The Lightning’s forecheck imposed dominance in stretches, especially in the third period, when they doubled the Maple Leafs in scoring chances at 5v5. Tampa Bay did a nice job pressuring a weak Maple Leafs’ breakout, and they forced turnovers and retrieved the puck, keeping their opponent hemmed in its own end. The Anthony Cirelli line, featuring newcomer Blake Coleman, looked formidable. And the different iterations of the bottom-six forwards also were successful, with two different Yanni Gourde lines registering goals. Really the only forward who looked completely ineffective was Ondrej Palat, who took Stamkos’s place on the first line.

But the Lightning lost for two reasons: Braydon Coburn and too many penalties. The latter is a discipline issue, but the former is concerning because the Bolts’ vulnerability at defense should have been fully addressed at the trade deadline. What was evident last night is that Coburn, against skilled teams, is borderline unplayable. At 5v5, the Maple Leafs outshot the Lightning 7-2 when he was on the ice. He had an expected goals for percentage of 25.02. Coburn was also directly responsible for allowing two goals.

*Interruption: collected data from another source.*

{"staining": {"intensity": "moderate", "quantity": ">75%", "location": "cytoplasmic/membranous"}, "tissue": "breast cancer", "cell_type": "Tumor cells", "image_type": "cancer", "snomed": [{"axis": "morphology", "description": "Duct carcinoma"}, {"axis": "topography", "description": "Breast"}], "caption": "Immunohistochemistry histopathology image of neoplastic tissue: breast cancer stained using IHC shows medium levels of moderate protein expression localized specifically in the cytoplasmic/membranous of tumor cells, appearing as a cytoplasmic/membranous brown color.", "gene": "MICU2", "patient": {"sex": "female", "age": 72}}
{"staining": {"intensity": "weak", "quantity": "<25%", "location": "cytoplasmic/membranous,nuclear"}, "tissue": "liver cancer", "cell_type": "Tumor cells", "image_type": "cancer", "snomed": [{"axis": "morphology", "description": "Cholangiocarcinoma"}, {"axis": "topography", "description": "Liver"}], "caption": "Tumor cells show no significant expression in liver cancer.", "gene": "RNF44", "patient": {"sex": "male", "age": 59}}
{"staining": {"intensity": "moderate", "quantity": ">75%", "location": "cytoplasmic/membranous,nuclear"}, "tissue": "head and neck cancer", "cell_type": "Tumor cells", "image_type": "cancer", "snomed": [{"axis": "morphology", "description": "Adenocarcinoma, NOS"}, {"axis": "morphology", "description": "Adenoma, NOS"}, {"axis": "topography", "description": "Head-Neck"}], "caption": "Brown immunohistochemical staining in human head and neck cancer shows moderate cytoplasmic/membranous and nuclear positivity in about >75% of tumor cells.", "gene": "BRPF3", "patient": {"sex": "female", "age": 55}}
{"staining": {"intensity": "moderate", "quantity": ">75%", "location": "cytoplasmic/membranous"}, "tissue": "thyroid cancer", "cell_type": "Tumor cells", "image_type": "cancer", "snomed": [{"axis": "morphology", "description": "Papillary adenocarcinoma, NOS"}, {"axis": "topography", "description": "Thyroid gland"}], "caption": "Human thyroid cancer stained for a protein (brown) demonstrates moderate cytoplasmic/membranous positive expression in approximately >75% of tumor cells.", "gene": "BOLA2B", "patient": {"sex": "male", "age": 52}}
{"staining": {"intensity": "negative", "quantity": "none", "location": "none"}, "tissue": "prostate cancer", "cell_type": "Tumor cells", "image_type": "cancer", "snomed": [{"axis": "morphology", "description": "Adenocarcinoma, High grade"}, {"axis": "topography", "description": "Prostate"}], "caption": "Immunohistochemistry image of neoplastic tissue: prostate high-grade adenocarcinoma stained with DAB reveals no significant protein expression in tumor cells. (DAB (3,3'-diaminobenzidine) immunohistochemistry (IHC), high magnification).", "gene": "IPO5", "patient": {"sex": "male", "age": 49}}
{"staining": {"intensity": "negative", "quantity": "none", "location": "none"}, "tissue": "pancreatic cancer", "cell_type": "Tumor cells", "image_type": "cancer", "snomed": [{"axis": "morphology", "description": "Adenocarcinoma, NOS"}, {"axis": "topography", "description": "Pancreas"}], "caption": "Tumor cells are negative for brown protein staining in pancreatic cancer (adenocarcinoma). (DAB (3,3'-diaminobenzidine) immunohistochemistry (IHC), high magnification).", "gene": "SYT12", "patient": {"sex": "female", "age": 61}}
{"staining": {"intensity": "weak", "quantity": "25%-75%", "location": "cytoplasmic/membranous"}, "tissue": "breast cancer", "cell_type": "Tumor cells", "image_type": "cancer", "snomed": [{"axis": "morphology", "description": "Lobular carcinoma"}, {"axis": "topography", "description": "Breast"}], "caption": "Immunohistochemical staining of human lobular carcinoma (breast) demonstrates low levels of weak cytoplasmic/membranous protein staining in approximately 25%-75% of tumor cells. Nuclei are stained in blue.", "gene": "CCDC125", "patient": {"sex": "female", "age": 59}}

On the first Leafs goal, Timothy Liljegren heaved the puck deep for a normal dump-in. But Coburn, who was on the right side and fetching the retrieval, fumbled the pick-up. Coburn wanted to pass to his defensive partner Zach Bogosian, but instead his weak touch went right to Toronto’s Frederik Gauthier. Mistakes happen, but a competent defenseman alleviates an error by his next action. Coburn allowed Gauthier, with little room, to slip a pass to Jason Spezza, failing to disrupt the forecheck. Spezza tried to feed his teammate out front, but instead the pass turned into a perfect one-timer for Jake Muzzin.



On the John Tavares goal, Coburn’s gaffe was a defensive coverage issue. Stamkos whacked the puck toward the boards and William Nylander couldn’t handle it. This led to a one-on-one battle at the boards between Nylander and Nikita Kucherov. But when Nylander won the puck from Kucherov, Coburn had glided forward and forgotten about Tavares, who was well behind Coburn. This allowed Tavares to slither into the slot and shovel a backhand past Andrei Vasilevskiy.



Vasilevskiy should have stopped the shot, but Coburn cannot slacken his coverage on Tavares when the Lightning haven’t clearly established possession and are positioned to exit the zone. Perhaps, if he were Victor Hedman and was angling to help steer the rush, he’d have a better argument for cheating forward. But Coburn is offensively incapable. His main priority should be preventing the incredibly dangerous players on the ice from cutting to the slot with the puck.

The Stamkos injury looms large in this loss. There are 19 games left in the season. If Stamkos can heal by taking the next month off before rejoining the team for the last week-plus, it would be wise to let him do that. The Lightning can survive his absence, and having him at close to full health is paramount. If the injury lingers because Tampa Bay and Stamkos don’t believe they can afford him taking several weeks off, that is short-sighted.